One of the tricky parts of having multiple lines of work is that I often have to use multiple speaking styles, depending on whom I’m talking to.
Day job: We’re all college educated, and we’re all writers and/or editors. So we can use almost any complicated, absurd word under the sun, and almost everyone will get it. Our jokes tend to be more erudite, too.
Nonwork friends: See above. But I tend to use less formal language, because I’ve known most of them more than a decade. We’re all capable of the big speech and can pull it out, but when you’re discussing “NBA Jam,” it’s not necessary. Boom-shaka-laka!
English Mass: Here, we have a wider mix of people. Almost all adults have a high school education, but they may not have college under their belts. Many folks are tradesmen or -women, and others are retired. So I have to drop some of the big words and explain more stuff, just in case.
Spanish Mass (speaking in English): For most of these folks, English is not their first language, and they don’t have as wide a knowledge base in the English language, especially in idioms, as I do. Many of them are less-educated tradesfolk. So I have to simplify my speech a lot more.

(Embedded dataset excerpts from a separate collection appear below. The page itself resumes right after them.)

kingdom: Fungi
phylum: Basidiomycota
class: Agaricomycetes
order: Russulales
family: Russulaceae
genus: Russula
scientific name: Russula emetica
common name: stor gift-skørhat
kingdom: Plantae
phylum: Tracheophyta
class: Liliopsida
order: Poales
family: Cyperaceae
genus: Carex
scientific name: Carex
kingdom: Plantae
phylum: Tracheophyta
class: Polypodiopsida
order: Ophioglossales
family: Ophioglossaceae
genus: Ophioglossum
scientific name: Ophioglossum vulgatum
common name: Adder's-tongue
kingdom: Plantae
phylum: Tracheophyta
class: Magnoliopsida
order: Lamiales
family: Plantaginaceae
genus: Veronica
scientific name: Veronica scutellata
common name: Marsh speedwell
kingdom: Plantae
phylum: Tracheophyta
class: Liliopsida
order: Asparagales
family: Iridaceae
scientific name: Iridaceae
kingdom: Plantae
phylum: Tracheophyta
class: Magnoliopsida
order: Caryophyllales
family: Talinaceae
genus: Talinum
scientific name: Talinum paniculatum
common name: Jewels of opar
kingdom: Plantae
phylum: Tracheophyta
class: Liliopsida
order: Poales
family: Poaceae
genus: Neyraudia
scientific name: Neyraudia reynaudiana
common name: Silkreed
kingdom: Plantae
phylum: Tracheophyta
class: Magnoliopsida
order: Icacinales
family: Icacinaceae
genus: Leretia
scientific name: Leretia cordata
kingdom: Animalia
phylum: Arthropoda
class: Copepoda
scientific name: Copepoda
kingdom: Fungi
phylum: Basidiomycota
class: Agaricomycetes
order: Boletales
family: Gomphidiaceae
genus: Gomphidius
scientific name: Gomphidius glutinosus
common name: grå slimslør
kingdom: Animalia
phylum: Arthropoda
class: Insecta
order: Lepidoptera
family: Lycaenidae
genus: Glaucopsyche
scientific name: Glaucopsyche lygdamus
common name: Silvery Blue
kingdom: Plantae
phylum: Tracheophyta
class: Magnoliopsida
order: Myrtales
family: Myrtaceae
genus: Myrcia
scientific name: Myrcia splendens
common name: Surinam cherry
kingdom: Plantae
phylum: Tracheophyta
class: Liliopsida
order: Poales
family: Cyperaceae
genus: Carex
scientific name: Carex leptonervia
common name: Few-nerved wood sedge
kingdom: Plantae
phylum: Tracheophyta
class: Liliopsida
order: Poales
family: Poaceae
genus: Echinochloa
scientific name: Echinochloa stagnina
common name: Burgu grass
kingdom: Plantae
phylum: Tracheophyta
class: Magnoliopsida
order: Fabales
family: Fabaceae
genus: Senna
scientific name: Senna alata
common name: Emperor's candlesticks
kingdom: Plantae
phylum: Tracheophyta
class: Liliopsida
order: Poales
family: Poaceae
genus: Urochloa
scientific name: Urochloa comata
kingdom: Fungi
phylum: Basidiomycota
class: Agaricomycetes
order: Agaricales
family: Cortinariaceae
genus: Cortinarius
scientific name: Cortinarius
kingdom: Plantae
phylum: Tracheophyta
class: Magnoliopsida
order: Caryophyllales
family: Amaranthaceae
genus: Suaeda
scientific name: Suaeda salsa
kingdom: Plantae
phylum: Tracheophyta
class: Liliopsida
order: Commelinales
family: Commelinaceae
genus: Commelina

Now, here’s the tricky part of the last two: I do have to change my normal speech a little bit to communicate well — but I run the risk of sounding like I’m talking down to these good folks, and I totally don’t want to do that. Here’s how I try to avoid that:
1. Do not change your tone of voice. You know what I mean — some people switch to a patronizing tone when they have to switch their speaking style. This is not good. Do not do it. And be vigilant that you’re not doing it, because people can read a lot you don’t mean out of the tone of your voice.
2. Err on the side of overexplaining, and if you’re called out on it, just explain that you do that a lot just because you’re not sure what knowledge base people have. This turns it on you and keeps them from feeling dumb, if you tell them you do this a lot.
3. Listen. You can pick up on others’ speaking styles and move from the general to the specific. I mean, you’re supposed to be listening anyway, because it’s polite, but it also provides you with cues that help you determine how you should be speaking.
It’s not like anyone bats 100% on this, especially me. I was talking to a couple after English Mass a few weeks ago about how my company was selling stock. I used the term “IPO,” which means “initial public offering,” referring to the day we started selling stock. A couple minutes later, the nice lady politely said, “I fear I’m not as up on some of these terms as you are. What’s an IPO?”